I went to the airshows every year after that and have good colour slides taken at them all. I think the last show there was 1972?

Lou Scannon
16th Jun 2010, 18:51
Thanks, Amos.
It was indeed the first time the Museum had been on display and I can well remember the difficulty the ground crew had in moving the aircraft, some without brakes, across the airfield.

John Sawyer
14th Feb 2018, 21:17
I did a lot of voluntary work at the museum between 72 - 75, including the major refurbishment of the Spit V and Heinkel 162. Anyone remember Cpl Bertie Coombes, Chief Tech Jeff Richardson and Sgt Wally Hooper?

Regarding buried bits, I was employed as an MoD guard for a while in 1977 while contractors were carrying out conversion work prior to the Army taking over. Opposite the NAAFI shop and just to the right of the Post Office, there was a fairly large grass area buffering the AMQ (I forget the name but Poplar Way does ring a bell as being adjacent). A JCB was digging a trench and unearthed a corroded main landing gear which looked to belong to a Curtiss P40, judging by the bevel gear at the top of the leg. There was no evidence of crash damage as the assembly had clearly been unbolted from the wing structure. So, there might well be more parts buried in that area.

I don't recall a Hastings being on the fire dump but there was the forward fuselage of a Shack. I witnessed the tragic XV198 accident in '73 and still have the Air Clues magazine relating to it.
I was one of the first on the scene of this crash. I was Engines trade manager on Blue Team and about to air test our just finished Base 3 C130.
I arrived shortly after the Emergency Services with a photographer in order to get pictures of the positions of the engine controls in the cockpit and on the engines.Our S.Eng.O was a S/Ldr Skipsey,recruited,I think,as a Sqdn/Leader due to a severe shortage of Eng O's at the time. I had done time on 71 M.U and this was his first experience of an incident of any sort.In fact,I think it was his first posting.and last! Our tem Radar man was cycling home to Thickwood Qrtrs and had the terrible sight of the cockpit nd 5 faces bearing down on him!
I believe there is a plaque on the wall at the site. The Captain used to live in the OMQ directly opposite the crash site.

Old Photo.Fanatic
15th Feb 2018, 15:47
Off at a slight tangent!

I was born in Bath 1941.
Mad keen on Aircraft from a very young age.
I used to spend days in the early Fifties outside of Colerne, fond memories of watching the action.

One of my close school friends in the fifties, lived in the village, so I got to know his family very well. His father was a civvy "Driver" on the airfield, a Mr Billett" (Apologies for forgetting first name)
He told me many years later that he was involved with Museum, especially the famous view of the aircraft laid out in a Triangle.

Worst part was getting there, the long hike pushing my bike up Bannerdown
hill, but offset by the great fast ride down at the end of the day.
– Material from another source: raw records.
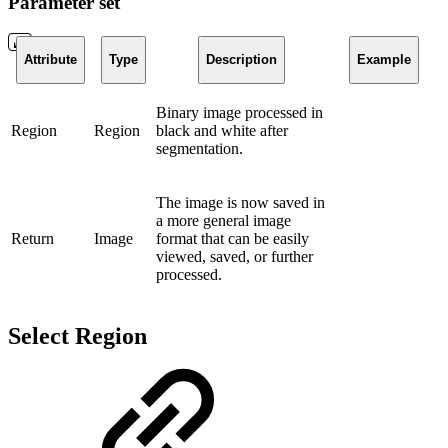
Parameter set
Attribute
Type
Description
Example
Binary image processed in
Region
Region
black and white after
segmentation.
The image is now saved in
a more general image
Return
Image
format that can be easily
viewed, saved, or further
processed.
Select Region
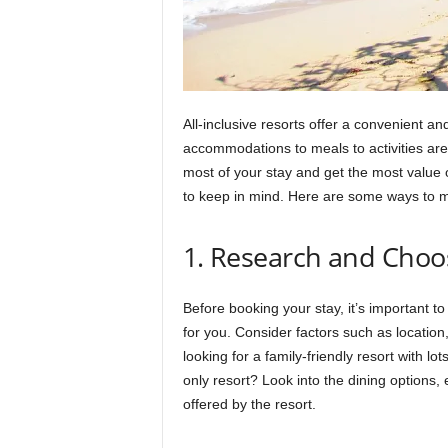
All-inclusive resorts offer a convenient a
accommodations to meals to activities are
most of your stay and get the most value o
to keep in mind. Here are some ways to ma
1. Research and Choos
Before booking your stay, it’s important to
for you. Consider factors such as location,
looking for a family-friendly resort with lot
only resort? Look into the dining options,
offered by the resort.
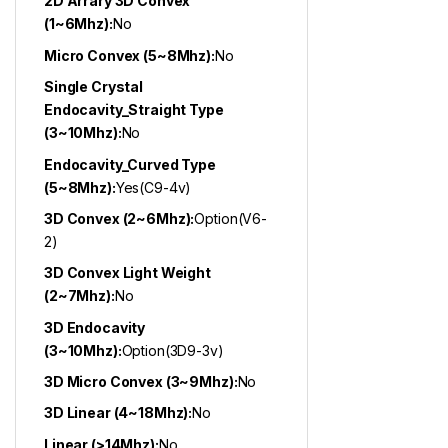
2D Arrary 3D Convex
(1~6Mhz):
No
Micro Convex (5~8Mhz):
No
Single Crystal
Endocavity_Straight Type
(3~10Mhz):
No
Endocavity_Curved Type
(5~8Mhz):
Yes(C9-4v)
3D Convex (2~6Mhz):
Option(V6-
2)
3D Convex Light Weight
(2~7Mhz):
No
3D Endocavity
(3~10Mhz):
Option(3D9-3v)
3D Micro Convex (3~9Mhz):
No
3D Linear (4~18Mhz):
No
Linear (>14Mhz):
No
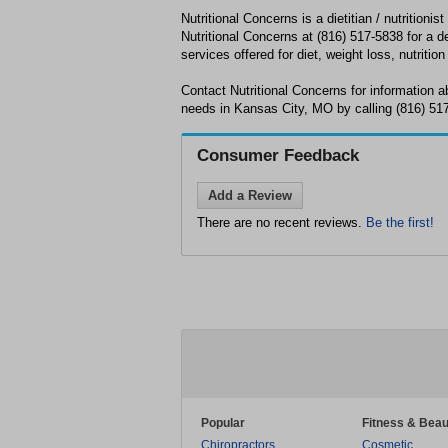
Nutritional Concerns is a dietitian / nutritioni
Nutritional Concerns at (816) 517-5838 for a de
services offered for diet, weight loss, nutrition
Contact Nutritional Concerns for information ab
needs in Kansas City, MO by calling (816) 51
Consumer Feedback
Add a Review
There are no recent reviews.
Be the first!
Popular
Fitness & Beau
Chiropractors
Cosmetic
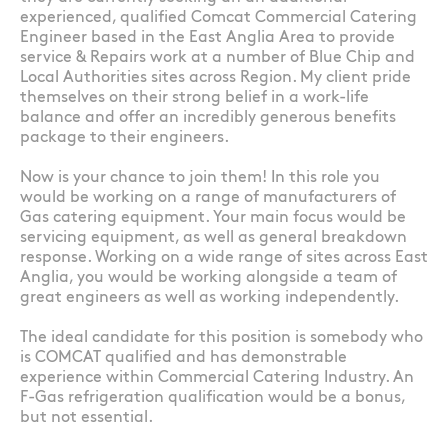
experienced, qualified Comcat Commercial Catering
Engineer based in the East Anglia Area to provide
service & Repairs work at a number of Blue Chip and
Local Authorities sites across Region. My client pride
themselves on their strong belief in a work-life
balance and offer an incredibly generous benefits
package to their engineers.
Now is your chance to join them! In this role you
would be working on a range of manufacturers of
Gas catering equipment. Your main focus would be
servicing equipment, as well as general breakdown
response. Working on a wide range of sites across East
Anglia, you would be working alongside a team of
great engineers as well as working independently.
The ideal candidate for this position is somebody who
is COMCAT qualified and has demonstrable
experience within Commercial Catering Industry. An
F-Gas refrigeration qualification would be a bonus,
but not essential.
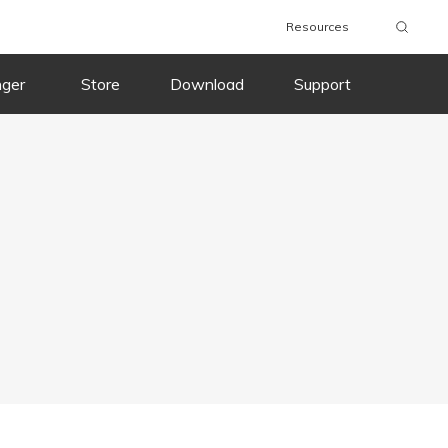
Resources
nger
Store
Download
Support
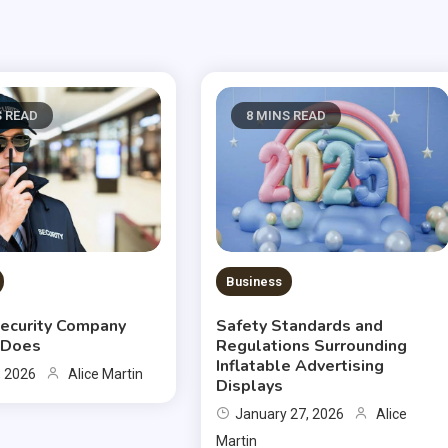
S READ
8 MINS READ
Business
ecurity Company
Safety Standards and
y Does
Regulations Surrounding
Inflatable Advertising
, 2026
Alice Martin
Displays
January 27, 2026
Alice
Martin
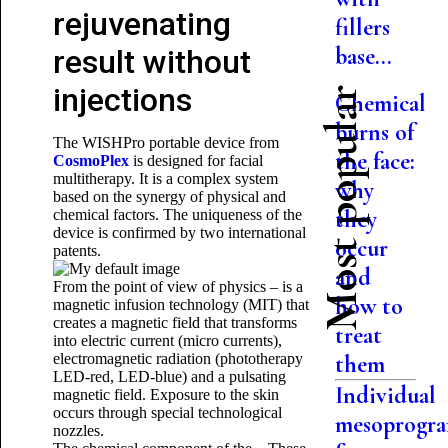
rejuvenating
fillers
base...
result without
injections
Most popular
Chemical
burns of
The WISHPro portable device from
the face:
CosmoPlex
is designed for facial
multitherapy. It is a complex system
why
based on the synergy of physical and
they
chemical factors. The uniqueness of the
device is confirmed by two international
occur
patents.
and
From the point of view of physics – is a
how to
magnetic infusion technology (MIT) that
creates a magnetic field that transforms
treat
into electric current (micro currents),
electromagnetic radiation (phototherapy
them
LED-red, LED-blue) and a pulsating
Individual
magnetic field. Exposure to the skin
occurs through special technological
mesoprogr
nozzles.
My first air show was BOB at Colerne in 1952, highlight was an "Attacker" from Ford NAS.
I remember as we entered the airfield there was a very large dump of aircraft bits, all manner of "Ali". bits and pieces.

BOB in 1953, highlights... 3 B50 Washingtons. then three circuits by the Brabazon, two low flybys and a final touch and go , this was of course after the actual cancellation of the project. It was a gesture to all the local people from Bristol and Bath who were involved with the building of the "Brab"

Sometime later in the 70s when I started semi pro. aviation photography I organised a couple of private visits to photograph the Museum aircraft prior to it being broken up.

The other memory not actually aircraft, was when I used to spend all day watching the action. It was the continuous sound of "Skylarks" singing as they flew up, which is evoked when I hear the almost rare sound now at airfields of to-day.

Closing the hanger door.

OPF

Aeronut
15th Feb 2018, 18:32
Thanks for replies, especially after so long, John Sawyer and Old Photo Fanatic. I have since moved on from Colerne (and the RAF) but will forever be fond of the place.